EXERCISE PASSAGE ::

>>>

I have to point out that case sensitivity offloads a bunch of that complexity to the user. This is almost definitely why OS X uses case-insensitive HFS+ by default.

As a ultra-simple example: with a case-sensitive file system I can have two directories, "documents" and "Documents". Which one are my documents in? Half in one, half in the other, probably.

I'm not saying Linus at al. are wrong that case-sensitive is the way to go, but there are some reasonable arguments for trying to take that complexity back from the user and deal with it in the file system.

Source: I'm a long time mac user, and I just switched to a case-sensitive file system last year. The win of having my dev machine match my deployment environment (iOS) is bigger than any downsides I've seen yet.

[+] SwellJoe|11 years ago|reply

I find case-insensitivity (as both Mac OS X and Windows do it) user-hostile. So, there's a counter-anecdote.

But, I believe all that proves is that in many cases, "what I'm used to" is the same as "easy and intuitive". There is often no one true way to make something complex easy and intuitive, and sometimes the "easy way" is the way you're used to (but for someone used to another way, it won't be easy).

In this case, in the absence of compelling evidence that case-insensitivity is a net win for the user, the simpler implementation is probably the right one. The number of bugs over the years caused by insensitivity and Unicode mapping and such, is probably further evidence favoring simplicity.

Also, the average Mac user doesn't even know they have a command line (seriously, I can't remember ever saying to a casual Mac user, "Open terminal" and have them say anything other than, "I don't know what that is" or "I don't have that"). There's no reason a higher layer can't make case-insensitive decisions for the user (say, searching for "the clash" will find music by "The Clash"), which doesn't require the freaking filesystem to make those kinds of guesses. Having this happen at the filesystem layer has always seemed utterly mad, to me. And, having it happen at the higher layers is how Linux and UNIX software has always handled it. Somehow we muddle through with the filesystem being entirely naive about the letter "a" being sort of the same as "A" (for humans).

[+] forgottenpass|11 years ago|reply

As a ultra-simple example: with a case-sensitive file system I can have two directories, "documents" and "Documents". Which one are my documents in? Half in one, half in the other, probably.

This is a source of confusion, but filesystem convention is not the place to solve it because it can't solve it. I can still have three directories for bug #12 "ticket_12", "ticket12" and "ticket 12" Which one is my investigation in? Is documentation in "doc" or "docs"? etc...

[+] tikhonj|11 years ago|reply

Funnily enough, I've had the same thoughts about variable names. We expect case-sensitive variable names because that's what we're used to, but they're not obviously the right choice. I've worked on reasonably sized lisp projects with case-insensitive names with no detriment.

Most of the time, having both a `foo` and a `Foo` identifier at the same time is a bad idea: it's hard to remember which is which. The only time it makes sense is when it's backed up by strong conventions: say, `foo` is a method and `Foo` is a class. With these conventions, you're not really remembering `foo` and `Foo`, you're remembering "`foo` method" and "`foo` class". In a sense, it's just a hack to have sigils use an otherwise unused part of the identifier, just like tagged pointers use the unused bits of a pointer for metadata.

<<<

PROVIDED MATERIAL ::
>>>

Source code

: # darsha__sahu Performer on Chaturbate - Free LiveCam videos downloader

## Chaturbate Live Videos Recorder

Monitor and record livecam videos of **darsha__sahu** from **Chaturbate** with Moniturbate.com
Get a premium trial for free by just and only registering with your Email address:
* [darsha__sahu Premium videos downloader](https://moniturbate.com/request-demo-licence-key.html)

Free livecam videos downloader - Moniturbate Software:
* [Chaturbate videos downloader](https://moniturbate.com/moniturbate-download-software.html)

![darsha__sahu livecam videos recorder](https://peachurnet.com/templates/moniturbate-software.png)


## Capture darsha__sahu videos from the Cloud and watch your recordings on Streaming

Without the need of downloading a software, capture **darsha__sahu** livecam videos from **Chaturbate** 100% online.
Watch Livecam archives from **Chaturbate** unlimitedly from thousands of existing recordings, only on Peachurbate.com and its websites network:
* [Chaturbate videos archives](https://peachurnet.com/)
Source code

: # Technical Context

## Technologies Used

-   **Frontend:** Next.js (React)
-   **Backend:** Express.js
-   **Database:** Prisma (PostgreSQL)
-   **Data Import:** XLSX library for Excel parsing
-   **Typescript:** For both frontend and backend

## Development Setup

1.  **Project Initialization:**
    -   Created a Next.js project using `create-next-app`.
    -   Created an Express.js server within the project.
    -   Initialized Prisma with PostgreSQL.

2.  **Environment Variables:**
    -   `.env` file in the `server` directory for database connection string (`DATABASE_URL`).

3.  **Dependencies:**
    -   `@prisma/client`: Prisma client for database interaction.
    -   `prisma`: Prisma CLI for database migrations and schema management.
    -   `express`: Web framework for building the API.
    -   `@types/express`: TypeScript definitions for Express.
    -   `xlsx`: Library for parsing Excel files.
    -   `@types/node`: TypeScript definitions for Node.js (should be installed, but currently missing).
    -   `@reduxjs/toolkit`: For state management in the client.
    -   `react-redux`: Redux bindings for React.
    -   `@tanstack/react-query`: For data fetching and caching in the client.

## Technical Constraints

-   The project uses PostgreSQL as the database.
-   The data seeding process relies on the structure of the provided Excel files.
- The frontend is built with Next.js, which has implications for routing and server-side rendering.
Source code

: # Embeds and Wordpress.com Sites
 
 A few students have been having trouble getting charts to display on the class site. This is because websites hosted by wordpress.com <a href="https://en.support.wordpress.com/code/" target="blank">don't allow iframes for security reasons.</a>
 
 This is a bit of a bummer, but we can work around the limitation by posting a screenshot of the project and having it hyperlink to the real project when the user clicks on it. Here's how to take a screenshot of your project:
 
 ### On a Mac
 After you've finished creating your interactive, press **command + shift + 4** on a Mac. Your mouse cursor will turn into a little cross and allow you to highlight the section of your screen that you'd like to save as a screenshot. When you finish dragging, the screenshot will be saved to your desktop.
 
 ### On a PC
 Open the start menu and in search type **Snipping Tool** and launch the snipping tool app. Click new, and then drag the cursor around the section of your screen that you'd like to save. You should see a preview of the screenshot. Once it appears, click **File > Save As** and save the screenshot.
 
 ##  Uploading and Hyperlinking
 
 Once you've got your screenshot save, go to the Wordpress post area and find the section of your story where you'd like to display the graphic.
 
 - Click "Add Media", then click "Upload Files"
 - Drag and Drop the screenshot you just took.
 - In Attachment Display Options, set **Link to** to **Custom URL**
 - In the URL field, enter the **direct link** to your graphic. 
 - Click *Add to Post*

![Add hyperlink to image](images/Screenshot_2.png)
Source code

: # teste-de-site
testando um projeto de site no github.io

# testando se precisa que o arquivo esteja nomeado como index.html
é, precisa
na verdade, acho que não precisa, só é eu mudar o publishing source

<<<

TASK REQUIREMENTS ::
A – Answer each question using the file-system thread above.
(i) What file system does OS X use by default, according to the first comment?
(ii) What search example is given of a higher layer making a case-insensitive decision for the user?
(iii) On what kind of projects did one commenter use case-insensitive names with no detriment?
B – Reproduce the file-system thread word for word, from "I have to point" to "HFS+ by default.".
C – List every directory name that the file-system thread gives in quotation marks as an example, counting each name once.

RESPONSES FOR EACH TASK ::
A –
(i) Case-insensitive HFS+.
(ii) Searching for "the clash" will find music by "The Clash".
(iii) Reasonably sized lisp projects.

B –
I have to point out that case sensitivity offloads a bunch of that complexity to the user. This is almost definitely why OS X uses case-insensitive HFS+ by default.

C –
"documents"
"Documents"
"ticket_12"
"ticket12"
"ticket 12"
"doc"
"docs"